- _Exercise details_
Your copy of the data below must be exact and must leave out all pictures.
*** Opening of Provided material ***
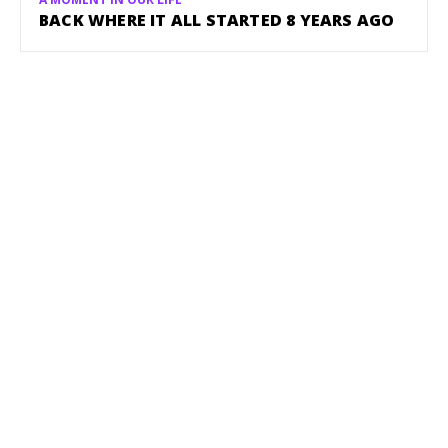
BACK WHERE IT ALL STARTED 8 YEARS AGO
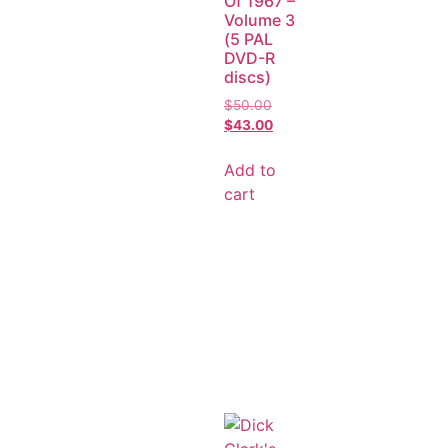
Of 1967 –
Volume 3
(5 PAL
DVD-R
discs)
$
50.00
$
43.00
Add to
cart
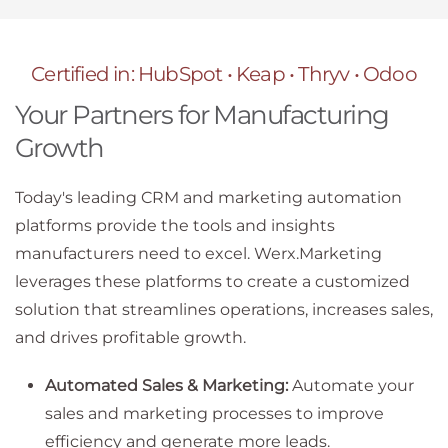
Certified in: HubSpot • Keap • Thryv • Odoo
Your Partners for Manufacturing
Growth
Today's leading CRM and marketing automation
platforms provide the tools and insights
manufacturers need to excel. Werx.Marketing
leverages these platforms to create a customized
solution that streamlines operations, increases sales,
and drives profitable growth.
Automated Sales & Marketing:
Automate your
sales and marketing processes to improve
efficiency and generate more leads.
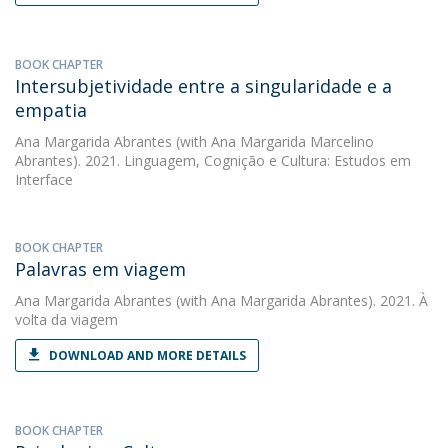
BOOK CHAPTER
Intersubjetividade entre a singularidade e a
empatia
Ana Margarida Abrantes
(with Ana Margarida Marcelino
Abrantes). 2021. Linguagem, Cognição e Cultura: Estudos em
Interface
BOOK CHAPTER
Palavras em viagem
Ana Margarida Abrantes
(with Ana Margarida Abrantes). 2021. À
volta da viagem
DOWNLOAD AND MORE DETAILS
BOOK CHAPTER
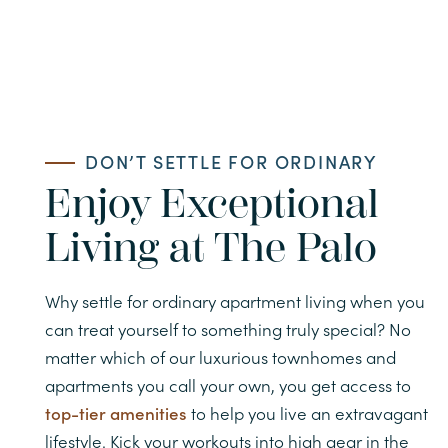
CONTACT APARTMENTS
CONTACT TOWNHOMES
DON’T SETTLE FOR ORDINARY
Enjoy Exceptional
Living at The Palo
Why settle for ordinary apartment living when you
can treat yourself to something truly special? No
matter which of our luxurious townhomes and
apartments you call your own, you get access to
top-tier amenities
to help you live an extravagant
lifestyle. Kick your workouts into high gear in the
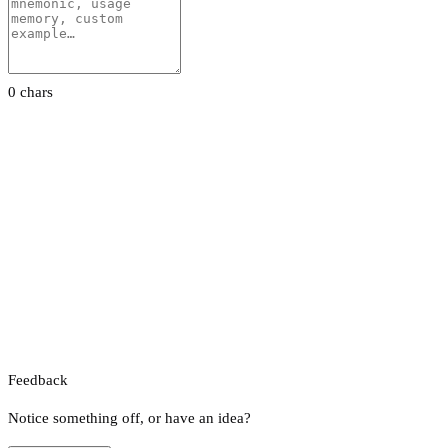
0 chars
Feedback
Notice something off, or have an idea?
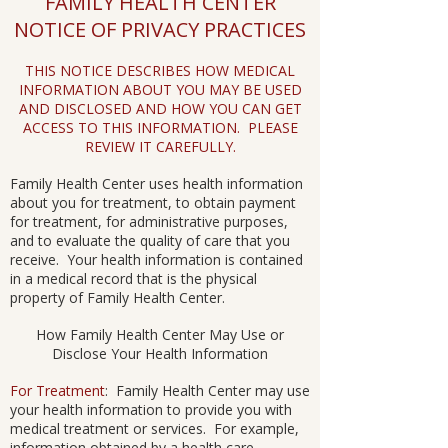
FAMILY HEALTH CENTER
NOTICE OF PRIVACY PRACTICES
THIS NOTICE DESCRIBES HOW MEDICAL
INFORMATION ABOUT YOU MAY BE USED
AND DISCLOSED AND HOW YOU CAN GET
ACCESS TO THIS INFORMATION. PLEASE
REVIEW IT CAREFULLY.
Family Health Center uses health information
about you for treatment, to obtain payment
for treatment, for administrative purposes,
and to evaluate the quality of care that you
receive. Your health information is contained
in a medical record that is the physical
property of Family Health Center.
How Family Health Center May Use or
Disclose Your Health Information
For Treatment
: Family Health Center may use
your health information to provide you with
medical treatment or services. For example,
information obtained by a health care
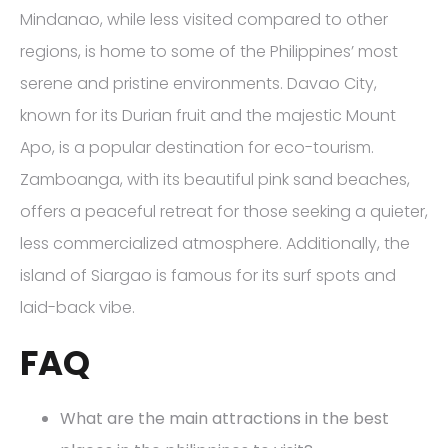
Mindanao, while less visited compared to other
regions, is home to some of the Philippines’ most
serene and pristine environments. Davao City,
known for its Durian fruit and the majestic Mount
Apo, is a popular destination for eco-tourism.
Zamboanga, with its beautiful pink sand beaches,
offers a peaceful retreat for those seeking a quieter,
less commercialized atmosphere. Additionally, the
island of Siargao is famous for its surf spots and
laid-back vibe.
FAQ
What are the main attractions in the best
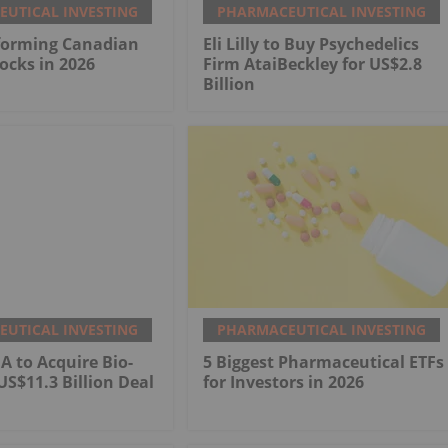
UTICAL INVESTING
PHARMACEUTICAL INVESTING
rforming Canadian
Eli Lilly to Buy Psychedelics
ocks in 2026
Firm AtaiBeckley for US$2.8
Billion
UTICAL INVESTING
PHARMACEUTICAL INVESTING
 to Acquire Bio-
5 Biggest Pharmaceutical ETFs
US$11.3 Billion Deal
for Investors in 2026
*** Close of Provided material ***
- _Exercise response_
BACK WHERE IT ALL STARTED 8 YEARS AGO
Of 1967 –
Volume 3
(5 PAL
DVD-R
discs)
$
50.00
$
43.00
Add to
cart
Certified in: HubSpot • Keap • Thryv • Odoo
Your Partners for Manufacturing
Growth
Today's leading CRM and marketing automation
platforms provide the tools and insights
manufacturers need to excel. Werx.Marketing
leverages these platforms to create a customized
solution that streamlines operations, increases sales,
and drives profitable growth.
Automated Sales & Marketing:
Automate your
sales and marketing processes to improve
efficiency and generate more leads.
BOOK CHAPTER
Intersubjetividade entre a singularidade e a
empatia
Ana Margarida Abrantes
(with Ana Margarida Marcelino
Abrantes). 2021. Linguagem, Cognição e Cultura: Estudos em
Interface
BOOK CHAPTER
Palavras em viagem
Ana Margarida Abrantes
(with Ana Margarida Abrantes). 2021. À
volta da viagem
DOWNLOAD AND MORE DETAILS
BOOK CHAPTER
CONTACT APARTMENTS
CONTACT TOWNHOMES
DON’T SETTLE FOR ORDINARY
Enjoy Exceptional
Living at The Palo
Why settle for ordinary apartment living when you
can treat yourself to something truly special? No
matter which of our luxurious townhomes and
apartments you call your own, you get access to
top-tier amenities
to help you live an extravagant
lifestyle. Kick your workouts into high gear in the
0 chars
Feedback
Notice something off, or have an idea?
FAMILY HEALTH CENTER
NOTICE OF PRIVACY PRACTICES
THIS NOTICE DESCRIBES HOW MEDICAL
INFORMATION ABOUT YOU MAY BE USED
AND DISCLOSED AND HOW YOU CAN GET
ACCESS TO THIS INFORMATION. PLEASE
REVIEW IT CAREFULLY.
Family Health Center uses health information
about you for treatment, to obtain payment
for treatment, for administrative purposes,
and to evaluate the quality of care that you
receive. Your health information is contained
in a medical record that is the physical
property of Family Health Center.
How Family Health Center May Use or
Disclose Your Health Information
For Treatment
: Family Health Center may use
your health information to provide you with
medical treatment or services. For example,
information obtained by a health care
Mindanao, while less visited compared to other
regions, is home to some of the Philippines’ most
serene and pristine environments. Davao City,
known for its Durian fruit and the majestic Mount
Apo, is a popular destination for eco-tourism.
Zamboanga, with its beautiful pink sand beaches,
offers a peaceful retreat for those seeking a quieter,
less commercialized atmosphere. Additionally, the
island of Siargao is famous for its surf spots and
laid-back vibe.
FAQ
What are the main attractions in the best
UTICAL INVESTING
PHARMACEUTICAL INVESTING
rforming Canadian
Eli Lilly to Buy Psychedelics
ocks in 2026
Firm AtaiBeckley for US$2.8
Billion
UTICAL INVESTING
PHARMACEUTICAL INVESTING
 to Acquire Bio-
5 Biggest Pharmaceutical ETFs
US$11.3 Billion Deal
for Investors in 2026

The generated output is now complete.